I am trying to run the python package how_are_we_stranded_here on my university's supercomputer to use the check_strandedness function.
I was able to successfully install the program through the interface after using conda/mamba (since this works best with our university's interface) rather than pip. I don't think the issue is the installation or calling of the program, since I exported the path when submitting the job script and the error does not include issues related to that. The output and error file I am getting are:
Results stored in: stranded_test_190007-1_R1_001 converting gtf to bed Checking if fasta headers and bed file transcript_ids match... Can't find transcript ids from /results/RefGenome/genome.fa in stranded_test_190007-1_R1_001/Bos_taurus.ARS-UCD1.2.109.bed Trying to converting fasta header format to match transcript ids to the BED file...
Can't find any of the first 10 BED transcript_ids in fasta file... Check that these match
I first tried to run check_strandedness with the Bos Taurus genome gtf and Bos Taurus transcriptome (cDNA sequence) which also failed. I assumed it is because my input was a genome gtf while my reference was a transcriptome, so I switched both to the genome for the second run which also failed. There is no transcriptome (cDNA) gtf file that I could find on ensembl, and I am planning to align to the genome first. I have already aligned successfully, but want to check the strandedness to ensure the arguments I used for some of the programs are correct.
Has anyone else run into this issue and knows how to solve it? Do I have to use a transcriptome gtf and transcriptome cDNA fasta for this to work? If so, how would I obtain/make my own transcriptome gtf since one is not available?

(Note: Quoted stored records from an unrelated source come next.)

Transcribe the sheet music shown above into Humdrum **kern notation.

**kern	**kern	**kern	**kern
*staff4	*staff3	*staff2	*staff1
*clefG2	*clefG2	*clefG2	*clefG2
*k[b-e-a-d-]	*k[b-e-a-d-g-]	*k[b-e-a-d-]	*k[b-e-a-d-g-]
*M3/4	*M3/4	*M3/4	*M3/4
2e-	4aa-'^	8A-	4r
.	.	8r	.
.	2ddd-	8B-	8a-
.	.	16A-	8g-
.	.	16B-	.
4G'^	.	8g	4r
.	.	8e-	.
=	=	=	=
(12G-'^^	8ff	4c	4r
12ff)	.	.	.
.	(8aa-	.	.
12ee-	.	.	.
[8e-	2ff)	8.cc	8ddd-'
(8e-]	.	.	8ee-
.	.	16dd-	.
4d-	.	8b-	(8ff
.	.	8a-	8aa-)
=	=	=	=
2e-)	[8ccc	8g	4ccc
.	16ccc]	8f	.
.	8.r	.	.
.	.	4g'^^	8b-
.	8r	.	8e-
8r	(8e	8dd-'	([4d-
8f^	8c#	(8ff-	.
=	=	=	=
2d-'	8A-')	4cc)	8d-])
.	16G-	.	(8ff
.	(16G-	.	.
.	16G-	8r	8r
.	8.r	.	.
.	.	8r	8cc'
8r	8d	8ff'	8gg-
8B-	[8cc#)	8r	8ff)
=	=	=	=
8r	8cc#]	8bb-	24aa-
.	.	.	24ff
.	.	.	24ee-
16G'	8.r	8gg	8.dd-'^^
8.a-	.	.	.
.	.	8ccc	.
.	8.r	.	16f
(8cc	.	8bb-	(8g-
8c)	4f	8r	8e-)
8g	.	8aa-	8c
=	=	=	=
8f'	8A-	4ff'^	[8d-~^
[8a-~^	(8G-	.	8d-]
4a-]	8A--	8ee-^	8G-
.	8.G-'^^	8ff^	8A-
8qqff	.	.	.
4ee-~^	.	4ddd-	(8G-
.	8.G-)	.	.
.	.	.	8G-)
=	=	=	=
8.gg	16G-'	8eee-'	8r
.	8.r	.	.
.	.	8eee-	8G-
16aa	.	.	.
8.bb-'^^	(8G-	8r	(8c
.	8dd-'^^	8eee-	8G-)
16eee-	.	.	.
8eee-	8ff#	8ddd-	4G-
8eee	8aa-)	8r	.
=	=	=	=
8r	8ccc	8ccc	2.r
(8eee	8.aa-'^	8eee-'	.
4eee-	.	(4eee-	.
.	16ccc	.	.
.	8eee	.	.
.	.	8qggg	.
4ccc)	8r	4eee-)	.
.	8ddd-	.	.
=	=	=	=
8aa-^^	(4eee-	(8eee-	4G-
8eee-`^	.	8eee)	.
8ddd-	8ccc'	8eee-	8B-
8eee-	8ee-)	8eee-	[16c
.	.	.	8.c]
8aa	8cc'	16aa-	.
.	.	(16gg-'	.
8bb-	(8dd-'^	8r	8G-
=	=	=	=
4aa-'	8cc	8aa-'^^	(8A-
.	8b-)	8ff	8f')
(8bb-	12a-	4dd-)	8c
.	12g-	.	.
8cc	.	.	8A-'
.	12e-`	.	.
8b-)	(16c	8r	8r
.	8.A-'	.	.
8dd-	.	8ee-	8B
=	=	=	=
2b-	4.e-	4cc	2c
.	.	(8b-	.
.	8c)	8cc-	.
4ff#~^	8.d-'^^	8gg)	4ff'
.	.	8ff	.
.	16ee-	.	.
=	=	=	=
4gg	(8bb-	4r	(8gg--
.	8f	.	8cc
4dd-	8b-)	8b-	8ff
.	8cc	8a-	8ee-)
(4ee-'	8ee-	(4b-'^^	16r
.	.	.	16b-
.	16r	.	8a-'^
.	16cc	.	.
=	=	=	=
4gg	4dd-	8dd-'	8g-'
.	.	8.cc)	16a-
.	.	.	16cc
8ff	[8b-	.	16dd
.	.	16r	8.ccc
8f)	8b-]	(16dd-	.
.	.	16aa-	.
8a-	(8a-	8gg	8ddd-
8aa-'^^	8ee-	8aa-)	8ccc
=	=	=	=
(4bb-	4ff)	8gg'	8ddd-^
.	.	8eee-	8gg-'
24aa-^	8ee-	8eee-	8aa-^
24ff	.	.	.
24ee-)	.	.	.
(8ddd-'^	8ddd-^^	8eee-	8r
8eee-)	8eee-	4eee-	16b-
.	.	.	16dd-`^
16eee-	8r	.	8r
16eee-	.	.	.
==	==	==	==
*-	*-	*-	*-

Thank you so much in advance to anyone who can help with this!
Here is my script that I submitted as a SLURM job:
cd /RNAseqBlood2022/results/Check_strandedness/ export PATH=/conda/envs/hfrl/bin/:$PATH check_strandedness --gtf /RNAseqBlood2022/results/GTF/Bos_taurus.ARS-UCD1.2.109.gtf --transcripts /RNAseqBlood2022/results/RefGenome/genome.fa --reads_1 /RNAseqBlood2022/data/190007-1_R1_001.fastq.gz --reads_2 /RNAseqBlood2022/data/190007-1_R2_001.fastq.gz
Here are the two files you need from Ensembl:
Bos taurus GTF file: https://ftp.ensembl.org/pub/release-109/gtf/bos_taurus/Bos_taurus.ARS-UCD1.2.109.gtf.gz
Bos taurus cDNA file: https://ftp.ensembl.org/pub/release-109/fasta/bos_taurus/cdna/Bos_taurus.ARS-UCD1.2.cdna.all.fa.gz
Names in these two files match so use these.
GTF file will contain the name of this transcript
You can also try https://github.com/NBISweden/GUESSmyLT
Thank you so much, this is extremely helpful information! I will give these a try :)
Update for anyone trying to check library type computationally and having difficulties with some python based packages:
After attempting to get check_strandedness and GUESSmyLT program packages to work repeatedly with no luck, Salmon actually worked well for this purpose.
The way our university integrates python is interesting, so python packages downloaded need to be done so with conda/mamba and a few other additional steps. This is a headache, and I was unable to get these programs to work properly in my situation.
--libType Aoption (and any other options preferred), an estimate of the library type was in some of the output files.
The sequencing company used for our data only informed us of the library construction protocol, which if unmodified, would result in stranded data. However, they did not mention that some adjustments were made, and my data was actually unstranded (glad I checked!).